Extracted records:
┏━━
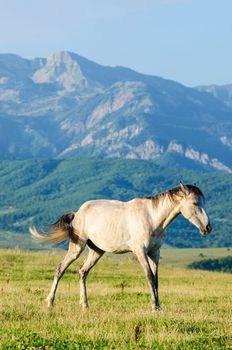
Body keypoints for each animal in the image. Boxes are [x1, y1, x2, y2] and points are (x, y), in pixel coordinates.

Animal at [30, 182, 212, 310]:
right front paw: (154, 307)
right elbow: (149, 276)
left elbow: (156, 279)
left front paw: (159, 306)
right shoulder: (140, 251)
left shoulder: (155, 253)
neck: (152, 218)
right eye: (195, 203)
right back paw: (50, 302)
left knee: (82, 272)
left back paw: (85, 305)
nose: (208, 228)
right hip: (77, 247)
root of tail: (77, 213)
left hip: (97, 251)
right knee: (60, 269)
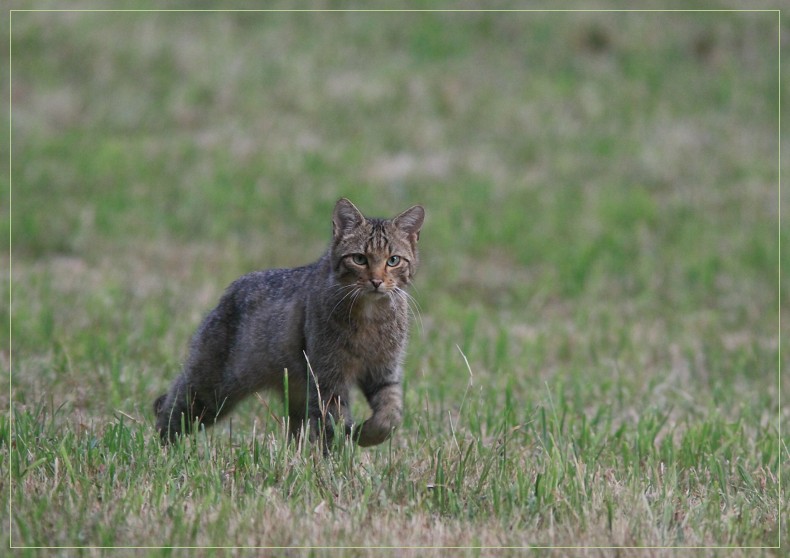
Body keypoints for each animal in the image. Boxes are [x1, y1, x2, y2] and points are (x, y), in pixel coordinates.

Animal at [155, 198, 426, 450]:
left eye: (393, 260)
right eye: (359, 259)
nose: (376, 281)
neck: (371, 314)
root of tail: (226, 296)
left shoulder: (383, 372)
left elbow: (390, 416)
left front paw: (366, 434)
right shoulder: (328, 379)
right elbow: (333, 424)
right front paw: (336, 460)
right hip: (211, 389)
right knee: (170, 409)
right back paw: (165, 449)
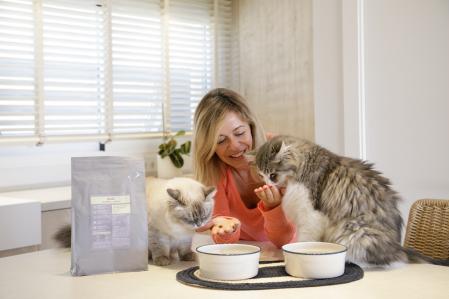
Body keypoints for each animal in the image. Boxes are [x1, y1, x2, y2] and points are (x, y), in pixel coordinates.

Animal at [250, 136, 408, 268]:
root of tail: (397, 249)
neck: (305, 164)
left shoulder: (310, 213)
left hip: (356, 231)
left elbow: (303, 240)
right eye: (261, 175)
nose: (267, 184)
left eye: (273, 175)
┗━━
§ **YOUR INSTRUCTIONS**: Set down every entry above exactly as written, but skip the pictures.

§ **COMPLETED TASK**:
Body keypoints for each animal in the image. Boxes are [x1, y1, x2, y2] and points are (x, y), in pixel coordinates.

Animal at [30, 182, 212, 310]:
right front paw: (154, 307)
right elbow: (149, 276)
left elbow: (156, 279)
left front paw: (159, 306)
right shoulder: (140, 251)
left shoulder: (155, 253)
neck: (152, 218)
right eye: (195, 203)
right back paw: (50, 302)
left knee: (82, 272)
left back paw: (85, 305)
nose: (208, 228)
right hip: (77, 247)
root of tail: (77, 213)
left hip: (97, 251)
right knee: (60, 269)
Body keypoints for each animal in the image. Boxes are [x1, y1, x2, y2] and points are (x, y), in pixel coordinates.

Animal at [155, 198, 426, 450]:
left eye: (393, 260)
right eye: (359, 259)
nose: (376, 281)
neck: (371, 314)
root of tail: (226, 296)
left shoulder: (383, 372)
left elbow: (390, 416)
left front paw: (366, 434)
right shoulder: (328, 379)
right elbow: (333, 424)
right front paw: (336, 460)
right hip: (211, 389)
right knee: (170, 409)
right back paw: (165, 449)
Body keypoints for each animal in the image. Boxes are [x1, y1, x2, y2] and points are (x, y), in pixel coordinates.

Animal at [250, 136, 408, 268]:
root of tail: (397, 249)
neck: (305, 164)
left shoulder: (310, 213)
left hip: (356, 231)
left elbow: (303, 240)
right eye: (261, 175)
nose: (267, 184)
left eye: (273, 175)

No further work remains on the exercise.